Author:
Ally Winning, European Editor, PSD
Date
02/08/2022
The above title was ostensibly a throwaway remark by Peter Rogerson, the Senior Director of Marketing at Innoscience for North America and Europe on a call last week, but the more I thought about it, the more it seemed appropriate. While not many start-ups have the backing of industry giants such as Arm and SK Hynix behind them, the company has remained under the radar outside of its native China until last month when it announced that it had launched its international operations in the USA and Europe with design and sales support facilities in Santa Clara, California, and Leuven, Belgium.
Innoscience was founded at the end of 2015, and since then has worked through three phases of development that have included R&D, the building and commissioning of two fabs and the development and commercialisation of products. The 4th phase is the beginning of mass production of those products and launching internationally. While the majority of new companies go through similar stages, not many emerge onto the international scene with more than 1,400 employees, over 300 staff dedicated to R&D, two fully operational fabs and 500 plus patents, all of which focus exclusively on GaN technology.

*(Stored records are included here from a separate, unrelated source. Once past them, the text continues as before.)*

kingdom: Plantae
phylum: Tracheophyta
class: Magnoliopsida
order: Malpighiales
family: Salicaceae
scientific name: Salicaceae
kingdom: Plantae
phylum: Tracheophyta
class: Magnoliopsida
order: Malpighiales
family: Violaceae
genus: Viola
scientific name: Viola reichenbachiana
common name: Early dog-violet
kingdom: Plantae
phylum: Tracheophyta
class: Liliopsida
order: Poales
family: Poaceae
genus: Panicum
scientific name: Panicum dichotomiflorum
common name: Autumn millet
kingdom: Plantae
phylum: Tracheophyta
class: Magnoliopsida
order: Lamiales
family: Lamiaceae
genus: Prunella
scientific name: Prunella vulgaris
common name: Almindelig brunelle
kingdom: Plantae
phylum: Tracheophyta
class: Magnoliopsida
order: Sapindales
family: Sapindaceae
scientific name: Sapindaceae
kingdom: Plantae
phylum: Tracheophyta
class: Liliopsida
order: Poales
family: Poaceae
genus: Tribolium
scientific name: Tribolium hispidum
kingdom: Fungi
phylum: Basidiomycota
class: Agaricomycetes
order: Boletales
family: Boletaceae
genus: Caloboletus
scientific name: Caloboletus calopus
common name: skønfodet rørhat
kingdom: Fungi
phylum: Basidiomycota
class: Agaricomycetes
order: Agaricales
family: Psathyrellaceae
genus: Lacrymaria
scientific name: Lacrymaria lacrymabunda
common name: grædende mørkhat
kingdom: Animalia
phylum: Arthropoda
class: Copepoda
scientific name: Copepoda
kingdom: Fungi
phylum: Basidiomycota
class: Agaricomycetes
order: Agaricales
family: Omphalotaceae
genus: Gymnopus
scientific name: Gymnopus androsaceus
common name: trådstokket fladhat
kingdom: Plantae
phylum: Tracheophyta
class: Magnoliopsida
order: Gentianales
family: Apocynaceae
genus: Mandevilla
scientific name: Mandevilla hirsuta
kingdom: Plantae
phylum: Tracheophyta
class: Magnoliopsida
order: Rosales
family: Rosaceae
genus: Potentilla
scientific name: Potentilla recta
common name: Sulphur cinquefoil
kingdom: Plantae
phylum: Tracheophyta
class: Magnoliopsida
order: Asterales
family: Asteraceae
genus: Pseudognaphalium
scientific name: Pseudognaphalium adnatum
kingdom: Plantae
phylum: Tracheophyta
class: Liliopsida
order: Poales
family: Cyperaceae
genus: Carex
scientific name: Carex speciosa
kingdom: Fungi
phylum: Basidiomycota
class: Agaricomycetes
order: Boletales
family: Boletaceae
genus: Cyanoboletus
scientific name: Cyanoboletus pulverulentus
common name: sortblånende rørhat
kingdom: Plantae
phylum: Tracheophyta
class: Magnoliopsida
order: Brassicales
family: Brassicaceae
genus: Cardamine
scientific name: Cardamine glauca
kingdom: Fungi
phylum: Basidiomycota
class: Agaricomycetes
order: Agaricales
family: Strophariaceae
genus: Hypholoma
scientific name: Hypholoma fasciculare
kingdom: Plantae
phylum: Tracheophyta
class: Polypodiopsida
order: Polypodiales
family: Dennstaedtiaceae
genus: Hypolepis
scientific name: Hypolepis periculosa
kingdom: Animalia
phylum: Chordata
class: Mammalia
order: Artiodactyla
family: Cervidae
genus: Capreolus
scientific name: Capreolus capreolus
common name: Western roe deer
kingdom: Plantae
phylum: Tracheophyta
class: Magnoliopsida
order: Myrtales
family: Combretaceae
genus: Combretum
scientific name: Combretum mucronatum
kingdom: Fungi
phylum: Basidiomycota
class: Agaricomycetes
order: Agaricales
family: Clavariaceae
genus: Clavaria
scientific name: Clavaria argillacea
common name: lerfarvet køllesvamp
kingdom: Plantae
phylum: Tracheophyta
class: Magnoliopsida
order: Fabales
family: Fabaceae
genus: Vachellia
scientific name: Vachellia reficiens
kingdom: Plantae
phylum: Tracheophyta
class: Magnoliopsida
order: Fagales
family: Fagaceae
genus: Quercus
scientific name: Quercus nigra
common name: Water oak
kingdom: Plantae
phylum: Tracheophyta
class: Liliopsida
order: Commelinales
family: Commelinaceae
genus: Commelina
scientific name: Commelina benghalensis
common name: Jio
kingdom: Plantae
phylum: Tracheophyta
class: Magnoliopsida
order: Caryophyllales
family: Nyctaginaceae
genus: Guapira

The company’s launch materials make the claim that Innoscience is already the largest IDM that is fully focused on GaN technology. The reason for that claim, according to Dr. Denis Marcon, General Manager, Innoscience Europe, is the company’s breadth of products and its new 8” GaN-on-Si fab in Suzhou, China, which will be capable of producing up to 70,000 wafers a month when it is fully operational in 2025. Currently the capacity of the Suzhou fab and the company’s initial Zhuhai fab are 10,000 wafers a month. As for breadth of products, Innoscience has introduced a wide portfolio of devices at the full range of GaN application voltages from 30V to 650V. It has shipped more than 35 million parts for use in applications including USB PD chargers/adapters, data centres, mobile phones and LED drivers. Those parts are based on Innoscience’s high-performance, normally-off e-mode GaN FETs. The company has developed a technique to introduce a stress enhancement layer which significantly reduces RDS(on). Since the layer is added after the device has been formed, the process does not affect other parameters, including threshold voltage and leakage. Dr Marcon says that much of that innovation originally came from his old employer IMEC, where Innoscience was a customer.
To sum up, Dr Marcon said, “Innoscience is an IDM - we do our own wafers, we do our own processing, we do our own testing, and then we sell the discrete device or qualified wafers. We are in control of the whole process from start to finish. We have worked on manufacturing over a number of years and our yields are good, our uniformity of resistance is consistent, both from wafer to wafer and across the individual wafers themselves. Our parts have passed quality and reliability tests in excess of JEDEC standards. The end result is products with an excellent performance to price ratio, as well as security of supply, which is hugely important at this time of shortages”.